*** Opening of Reading passage ***

On Mon, January 6, 2014 2:33 am, R. Mattes wrote:
On Mon, 6 Jan 2014 01:28:58 +1100 (EST), Patrick
Shirkey wrote
IIUC there are some people who understand it very
well but the
application
of their knowledge is considered classified so it's not released
into the public domain if it is even written down anywhere. A bit
like RSA decryption used to be.
??? Must be good drugs over there ...
From the Wikipedia article on RSA:
Wikipedia. Instant truth Just add the complement set.
"The RSA algorithm was publicly described in
1977 by Ron Rivest, Adi
Shamir, and Leonard Adleman at MIT; the letters RSA are the initials
of their surnames, listed in the same order as on the paper."
Or do you want to claim that a way to _break_ RSA ("decryption") is
known but not published (i.e. there's a non-quantum algorythm to
solve "prime factorization").
People knew how to decrypt RSA before it was released. Just saying.
Besides that there is *nothing* to prove the solving factors of primes is
an inherently difficult task. Separately these days any company with a few
10's of thousands $$$ available can purchase the hardware to do the job
with brute force but there are other more subtle methods. Like the NSA
paying companies to use broken algorithms by default, etc...
But I digress.

*** Close of Reading passage ***
*** Opening of Data to examine ***

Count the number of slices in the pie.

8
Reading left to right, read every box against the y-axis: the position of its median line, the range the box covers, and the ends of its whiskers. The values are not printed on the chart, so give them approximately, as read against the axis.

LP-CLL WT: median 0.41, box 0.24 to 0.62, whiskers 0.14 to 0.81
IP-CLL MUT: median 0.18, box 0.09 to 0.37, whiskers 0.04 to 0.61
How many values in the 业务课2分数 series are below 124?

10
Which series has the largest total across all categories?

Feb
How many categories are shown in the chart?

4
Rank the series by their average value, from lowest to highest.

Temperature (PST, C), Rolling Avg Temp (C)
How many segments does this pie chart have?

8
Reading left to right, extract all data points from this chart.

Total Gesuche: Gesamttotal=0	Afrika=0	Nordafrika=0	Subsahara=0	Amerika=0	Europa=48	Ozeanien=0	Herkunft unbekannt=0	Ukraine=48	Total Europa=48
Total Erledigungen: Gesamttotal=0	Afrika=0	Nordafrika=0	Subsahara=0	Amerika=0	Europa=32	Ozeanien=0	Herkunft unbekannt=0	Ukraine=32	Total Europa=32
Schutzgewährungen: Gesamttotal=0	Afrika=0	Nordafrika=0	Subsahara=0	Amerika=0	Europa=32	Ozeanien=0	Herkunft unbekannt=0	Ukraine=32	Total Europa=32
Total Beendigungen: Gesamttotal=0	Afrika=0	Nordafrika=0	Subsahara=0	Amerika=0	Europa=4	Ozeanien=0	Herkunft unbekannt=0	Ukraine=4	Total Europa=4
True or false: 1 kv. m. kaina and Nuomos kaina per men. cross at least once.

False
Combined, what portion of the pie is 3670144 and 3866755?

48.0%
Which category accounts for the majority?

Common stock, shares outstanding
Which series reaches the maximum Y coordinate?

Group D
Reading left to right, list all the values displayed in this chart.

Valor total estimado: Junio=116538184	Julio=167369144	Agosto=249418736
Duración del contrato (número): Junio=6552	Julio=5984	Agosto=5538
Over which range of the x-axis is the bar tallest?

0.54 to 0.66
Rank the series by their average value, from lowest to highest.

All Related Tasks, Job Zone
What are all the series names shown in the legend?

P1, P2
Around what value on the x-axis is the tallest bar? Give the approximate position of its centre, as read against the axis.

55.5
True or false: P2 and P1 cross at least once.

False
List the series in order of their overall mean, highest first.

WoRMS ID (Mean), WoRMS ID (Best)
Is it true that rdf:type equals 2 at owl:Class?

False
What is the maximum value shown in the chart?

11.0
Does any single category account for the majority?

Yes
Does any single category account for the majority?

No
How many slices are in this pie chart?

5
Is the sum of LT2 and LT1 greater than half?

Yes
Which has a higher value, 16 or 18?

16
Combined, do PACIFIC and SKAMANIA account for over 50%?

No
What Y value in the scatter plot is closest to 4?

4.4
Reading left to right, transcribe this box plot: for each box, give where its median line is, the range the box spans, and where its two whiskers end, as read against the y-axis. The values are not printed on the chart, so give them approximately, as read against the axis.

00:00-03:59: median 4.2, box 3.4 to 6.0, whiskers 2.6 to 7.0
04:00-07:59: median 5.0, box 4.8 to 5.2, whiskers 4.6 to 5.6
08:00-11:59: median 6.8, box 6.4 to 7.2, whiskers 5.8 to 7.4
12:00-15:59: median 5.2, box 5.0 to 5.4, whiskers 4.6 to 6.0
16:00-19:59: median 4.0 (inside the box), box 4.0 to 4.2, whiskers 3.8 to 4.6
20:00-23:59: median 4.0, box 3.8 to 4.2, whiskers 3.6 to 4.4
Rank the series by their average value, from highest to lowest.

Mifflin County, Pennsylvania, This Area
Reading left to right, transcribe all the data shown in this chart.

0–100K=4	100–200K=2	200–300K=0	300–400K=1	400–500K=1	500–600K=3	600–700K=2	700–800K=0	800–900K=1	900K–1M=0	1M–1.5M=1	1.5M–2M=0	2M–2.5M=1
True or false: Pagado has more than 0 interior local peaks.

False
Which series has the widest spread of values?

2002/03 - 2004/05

*** Close of Data to examine ***

→ **Exercise A**
Does each statement below agree with the email exchange about RSA? For each one, answer yes or no and quote the exact words of the exchange that settle it.
(i) The Wikipedia quote says the RSA algorithm was publicly described in 1977.
(ii) The letters RSA are the initials of the inventors' first names.
(iii) The exchange says a company needs millions of dollars to buy hardware that can do the job with brute force.
→ **Exercise B**
Swap "brute force" for "sheer computing power" and write out again the part of the email exchange about RSA that opens with the words containing "Or do you want" and closes with "by default, etc...".
→ **Exercise C**
Extend the email exchange about RSA past its last line with a few more sentences in the same casual voice.

→ **Task output A**
(i) Yes: "The RSA algorithm was publicly described in 1977 by Ron Rivest, Adi Shamir, and Leonard Adleman at MIT"
(ii) No: "the letters RSA are the initials of their surnames"
(iii) No: "any company with a few 10's of thousands $$$ available can purchase the hardware to do the job with brute force"

→ **Task output B**
Or do you want to claim that a way to _break_ RSA ("decryption") is
known but not published (i.e. there's a non-quantum algorythm to
solve "prime factorization").
People knew how to decrypt RSA before it was released. Just saying.
Besides that there is *nothing* to prove the solving factors of primes is
an inherently difficult task. Separately these days any company with a few
10's of thousands $$$ available can purchase the hardware to do the job
with sheer computing power but there are other more subtle methods. Like the NSA
paying companies to use broken algorithms by default, etc...

→ **Task output C**
The funny
thing is that the technology that can be created using this
technique would probably solve the energy crisis if this knowledge
was allowed to be used for civilian purposes like power stations. It
would probably also be useful for deep space exploration. ( Avatar
scale not Hubble scale )
gee, really good drugs ...
I guess you don't have the information that I have ;-) Lets go, bring out
the naysaying, heretical, finger pointing. Just let me get a shot in now
before it descends into truly dangerous territory.
Yo Mama is so fat they can't launch her into orbit , land her on the moon
and then return her to Earth.
Depends on the
fuel used of course. One thing we do know is the
humble pistol crab can generate impulses with the same heat
intensity
Over here, impulse is measured in "mass x velocity", neither of which
expresses "heat intensity" (in kelvin?). Care to elaborate?
The heat generated when the *snap* occurs is as hot as the surface of the
sun. Watch the video...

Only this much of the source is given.